CrypTorch: PyTorch-based Auto-tuning Compiler for Machine Learning with Multi-party Computation
Jinyu Liu, Gang Tan, Kiwan Maeng
TL;DR
CrypTorch tackles the latency bottleneck in MPC-based ML by introducing a modular, multi-stage compiler that separates operator approximation from the MPC runtime. It builds on CrypTen++ as a stronger baseline and adds an automatic, per-layer approximation tuner that searches for fast yet accurate implementations of non-native MPC operators like Softmax and GELU. The approach yields 1.20–1.80× end-to-end speedups over CrypTen++ and up to 8.6× over CrypTen, with acceptable accuracy loss under relaxed constraints, and is integrated as an extension to PyTorch 2's compiler for ease of adoption. By providing an easy interface to add new approximations and a reusable IR, CrypTorch enables rapid exploration of better MPC kernels and paves the way for broader deployment of privacy-preserving ML workloads.
Abstract
Machine learning (ML) involves private data and proprietary model parameters. MPC-based ML allows multiple parties to collaboratively run an ML workload without sharing their private data or model parameters using multi-party computing (MPC). Because MPC cannot natively run ML operations such as Softmax or GELU, existing frameworks use different approximations. Our study shows that, on a well-optimized framework, these approximations often become the dominating bottleneck.
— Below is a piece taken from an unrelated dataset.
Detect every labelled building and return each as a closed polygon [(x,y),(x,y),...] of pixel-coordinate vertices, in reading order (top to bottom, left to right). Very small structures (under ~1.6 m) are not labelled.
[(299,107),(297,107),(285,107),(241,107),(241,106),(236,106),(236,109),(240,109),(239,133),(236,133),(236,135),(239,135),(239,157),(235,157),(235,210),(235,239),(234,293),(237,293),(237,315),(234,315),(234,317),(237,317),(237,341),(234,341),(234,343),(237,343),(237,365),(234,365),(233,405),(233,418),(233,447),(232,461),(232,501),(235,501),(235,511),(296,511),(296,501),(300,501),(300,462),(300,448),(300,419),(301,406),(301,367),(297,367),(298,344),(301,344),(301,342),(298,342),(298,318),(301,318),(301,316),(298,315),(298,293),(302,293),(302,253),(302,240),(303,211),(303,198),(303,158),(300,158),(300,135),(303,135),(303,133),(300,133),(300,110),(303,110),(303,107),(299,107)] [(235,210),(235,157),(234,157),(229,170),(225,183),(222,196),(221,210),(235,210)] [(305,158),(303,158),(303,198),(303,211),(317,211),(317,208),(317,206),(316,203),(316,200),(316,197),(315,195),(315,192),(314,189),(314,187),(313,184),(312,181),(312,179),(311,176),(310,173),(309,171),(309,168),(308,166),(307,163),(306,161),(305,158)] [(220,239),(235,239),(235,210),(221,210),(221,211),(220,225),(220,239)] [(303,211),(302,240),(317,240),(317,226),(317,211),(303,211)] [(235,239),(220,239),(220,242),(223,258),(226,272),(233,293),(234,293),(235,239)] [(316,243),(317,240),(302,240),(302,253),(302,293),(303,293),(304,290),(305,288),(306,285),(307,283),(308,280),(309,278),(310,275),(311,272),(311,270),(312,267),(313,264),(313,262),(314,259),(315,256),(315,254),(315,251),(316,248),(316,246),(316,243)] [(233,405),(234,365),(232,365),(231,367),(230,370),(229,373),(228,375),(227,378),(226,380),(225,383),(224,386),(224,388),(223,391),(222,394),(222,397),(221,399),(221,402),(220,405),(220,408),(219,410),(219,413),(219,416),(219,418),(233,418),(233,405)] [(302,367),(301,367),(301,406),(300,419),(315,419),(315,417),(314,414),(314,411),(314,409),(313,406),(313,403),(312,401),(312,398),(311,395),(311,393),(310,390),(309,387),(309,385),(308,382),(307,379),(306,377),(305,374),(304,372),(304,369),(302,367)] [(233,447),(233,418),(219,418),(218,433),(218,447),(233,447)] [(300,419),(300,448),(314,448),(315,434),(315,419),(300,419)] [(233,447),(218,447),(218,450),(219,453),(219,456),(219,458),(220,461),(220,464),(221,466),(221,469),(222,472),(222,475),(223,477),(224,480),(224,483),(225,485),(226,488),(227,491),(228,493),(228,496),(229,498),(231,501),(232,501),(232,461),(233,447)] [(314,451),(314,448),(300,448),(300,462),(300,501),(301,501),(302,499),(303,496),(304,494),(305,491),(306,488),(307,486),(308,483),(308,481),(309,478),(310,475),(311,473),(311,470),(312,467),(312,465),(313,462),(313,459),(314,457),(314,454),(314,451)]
Popular approximations are often insufficiently accurate or unnecessarily slow, and these issues are hard to identify and fix in existing frameworks. To tackle this issue, we propose a compiler for MPC-based ML, CrypTorch. CrypTorch disentangles these approximations with the rest of the MPC runtime, allows easily adding new approximations through its programming interface, and automatically selects approximations to maximize both performance and accuracy. Built as an extension to PyTorch 2's compiler, we show that CrypTorch's auto-tuning alone provides 1.20--1.7$\times$ immediate speedup without sacrificing accuracy, and 1.31--1.8$\times$ speedup when some accuracy degradation is allowed, compared to our well-optimized baseline. Combined with better engineering and adoption of state-of-the-art practices, the entire framework brings 3.22--8.6$\times$ end-to-end speedup compared to the popular framework, CrypTen.